A construtora Andrade Gutierrez encomendou duas perícias grafotécnicas para tentar contraditar um laudo que aponta a falsidade da assinatura do ex-prefeito Osvaldo Franco numa confissão de dívida que deu lastro a um precatório de R$ 480 milhões cobrado pela empreiteira da Prefeitura de Betim. Os trabalhos são assinados por dois peritos conhecidos por prestarem serviços a políticos que tentam se livrar de acusações.
Uma das perícias em questão é do polêmico Ricardo Molina, famoso por atuar em casos em que há divergência de laudos entre vários peritos. Foi o que ocorreu, por exemplo, no episódio da morte do ex-tesoureiro de Fernando Collor, Paulo César Farias, e, mais recentemente, no caso da gravação da conversa entre o ex-presidente Michel Temer e o empresário Joesley Batista. No último, Molina foi contratado por Temer, que buscava desmentir as provas da Procuradoria Geral da República (PGR) na investigação de suposta corrupção em seu governo. Por isso, o perito é, muitas vezes, acusado de fazer laudos tendenciosos. Além disso, a Associação Nacional dos Peritos Criminais Federais (ANPCF) questiona o fato de ele se apresentar como perito criminal. Conforme realçou a associação no episódio do laudo de Temer, Molina é assistente técnico especializado em fonética e elabora seus pareceres de acordo com os interesses da parte que o contratou, enquanto o perito criminal é obrigado, por lei, a ser imparcial e equidistante das partes.

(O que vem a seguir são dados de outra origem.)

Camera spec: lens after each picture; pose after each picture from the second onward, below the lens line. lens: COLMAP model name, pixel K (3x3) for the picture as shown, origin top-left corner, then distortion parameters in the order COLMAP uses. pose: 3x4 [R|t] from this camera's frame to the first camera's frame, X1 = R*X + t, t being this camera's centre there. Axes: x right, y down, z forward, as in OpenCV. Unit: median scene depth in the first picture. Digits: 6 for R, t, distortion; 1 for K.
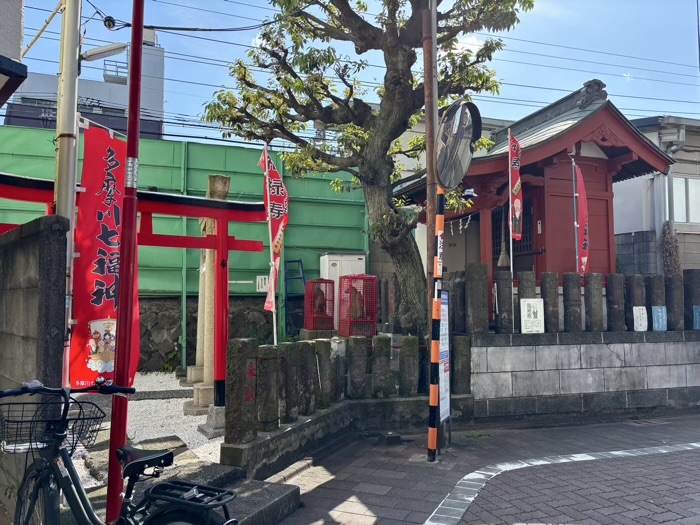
lens RADIAL K [[530.4, 0, 348.4], [0, 530.4, 262.3], [0, 0, 1]] dist [0.040665, -0.033213]
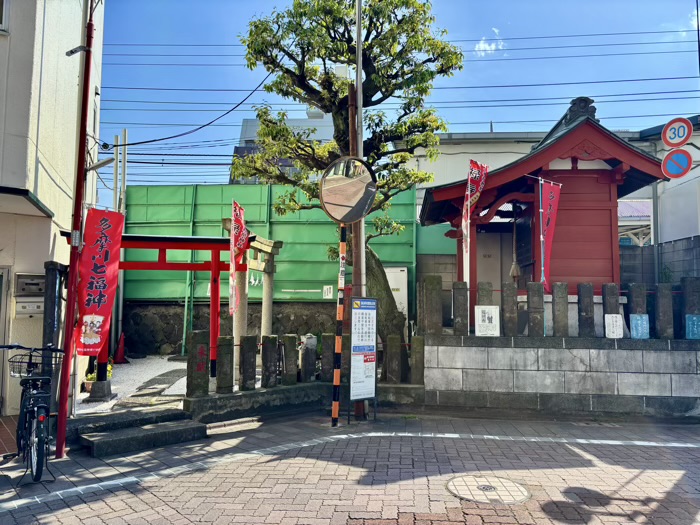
lens RADIAL K [[530.4, 0, 356.0], [0, 530.4, 258.6], [0, 0, 1]] dist [0.040665, -0.033213]
pose [[0.921996, -0.026349, -0.386302, 0.521482], [0.019443, 0.999574, -0.021774, -0.012856], [0.386711, 0.012565, 0.922115, -0.153596]]
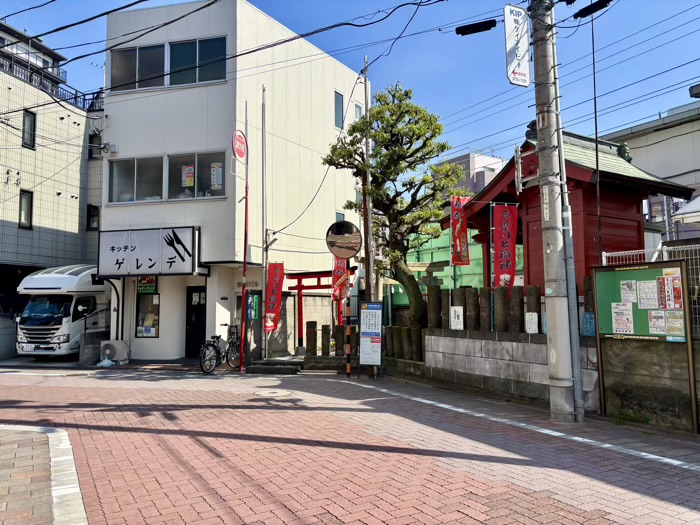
lens RADIAL K [[530.4, 0, 349.7], [0, 530.4, 264.0], [0, 0, 1]] dist [0.040665, -0.033213]
pose [[0.204385, -0.083566, -0.975317, 1.727964], [0.068604, 0.995122, -0.070886, 0.034330], [0.976484, -0.052422, 0.209121, 0.395349]]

Além do documento de Molina, a Andrade Gutierrez apresenta um laudo do instituto Del Picchia, que ficou famoso por ter sido utilizado pela defesa do ex-presidente Luiz Inácio Lula da Silva (PT) para tentar desqualificar provas da Lava Jato. A tentativa de Lula acabou, até então, sempre fracassando na Justiça.
As peças que vem sendo divulgadas nos bastidores pela Andrade Gutierrez já foram analisadas pelo procurador do município de Betim, Bruno Cypriano, e pelos técnicos que o assessoram no enfrentamento da ação movida pela construtora contra a cidade da região metropolitana de Belo Horizonte.

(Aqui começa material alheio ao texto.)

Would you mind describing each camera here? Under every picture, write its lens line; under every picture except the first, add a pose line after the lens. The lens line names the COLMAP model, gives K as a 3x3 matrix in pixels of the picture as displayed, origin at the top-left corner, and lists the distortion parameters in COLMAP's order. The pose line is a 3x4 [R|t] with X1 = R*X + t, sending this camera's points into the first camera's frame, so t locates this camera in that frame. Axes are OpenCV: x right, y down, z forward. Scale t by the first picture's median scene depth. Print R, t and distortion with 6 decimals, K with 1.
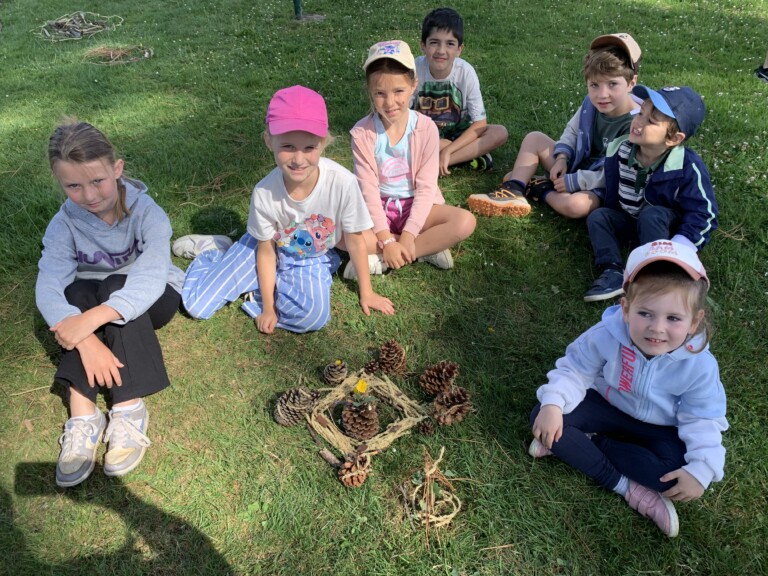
lens RADIAL K [[580.2, 0, 383.2], [0, 580.2, 288.1], [0, 0, 1]] dist [0.013272, -0.015935]
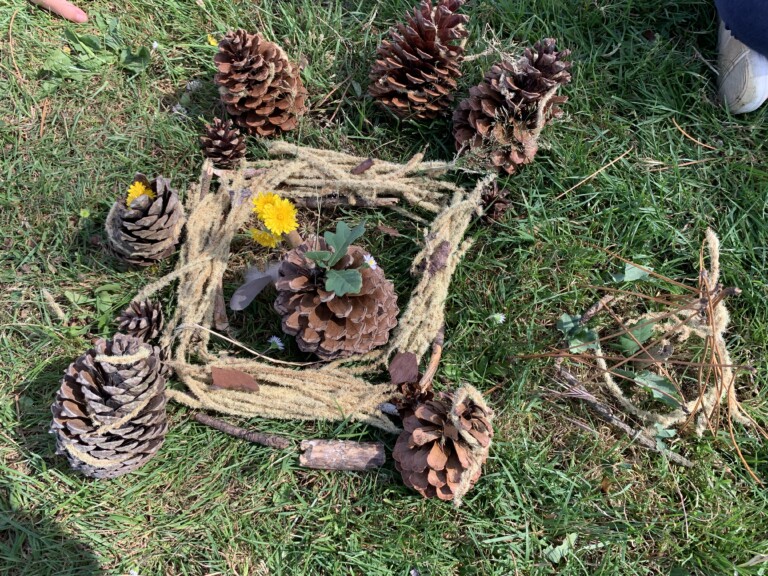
lens RADIAL K [[580.2, 0, 383.1], [0, 580.2, 285.3], [0, 0, 1]] dist [0.013272, -0.015935]
pose [[0.744510, -0.611799, 0.267219, -0.094302], [0.408806, 0.734226, 0.542023, 0.056518], [-0.527808, -0.294301, 0.796747, 0.703844]]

Segundo Bruno Cypriano, a perícia passa longe de apresentar fundamento para validar a assinatura do ex-prefeito. A tese é que o traço gráfico tem continuidade apesar de divergir nas inclinações curvas e em outras características, por exemplo. Mas, para o procurador, o laudo não tocou em momento algum em outras graves provas de falsidade nos documentos, como na assinatura do então secretário José Dirceu da Silveira, que é identificado incorretamente como José Dirceu Oliveira, a falta de assinatura nas autenticações cartoriais e, ainda, nas rubricas que constam das seis páginas do reconhecimento da dívida.
No caso das rubricas, elas são muito divergentes, e nenhuma delas se aproxima minimamente da assinatura do então prefeito Osvaldo Franco ou do ex-secretário da Fazenda José Dirceu da Silveira, que já afirmou não ter participado da feitura do documento.

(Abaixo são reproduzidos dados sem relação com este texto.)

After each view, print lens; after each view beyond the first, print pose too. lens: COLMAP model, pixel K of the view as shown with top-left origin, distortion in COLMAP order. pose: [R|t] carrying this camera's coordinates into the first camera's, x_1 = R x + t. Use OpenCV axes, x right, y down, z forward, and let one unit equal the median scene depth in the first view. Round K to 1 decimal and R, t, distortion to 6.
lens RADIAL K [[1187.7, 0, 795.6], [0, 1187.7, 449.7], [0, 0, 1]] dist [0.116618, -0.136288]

Ao ajuizar a ação para cobrar a suposta dívida, a Andrade Gutierrez levou à Justiça o suposto contrato falsificado, sem ter apresentado seu original em nenhum momento.
A cópia xerográfica tem trechos e parágrafos suprimidos e não apresenta alinhamento nem simetria. Há também indícios de sobreposições.
Diante do caso, o procurador Bruno Cypriano aposta que os laudos contraditórios e falhos “darão mais condições de mostrar o modus operandi da construtora”, conhecida da Justiça por conta das diversas acusações que lhe são imputadas no esquema conhecido como “petrolão”, desbaratado pela operação Lava Jato.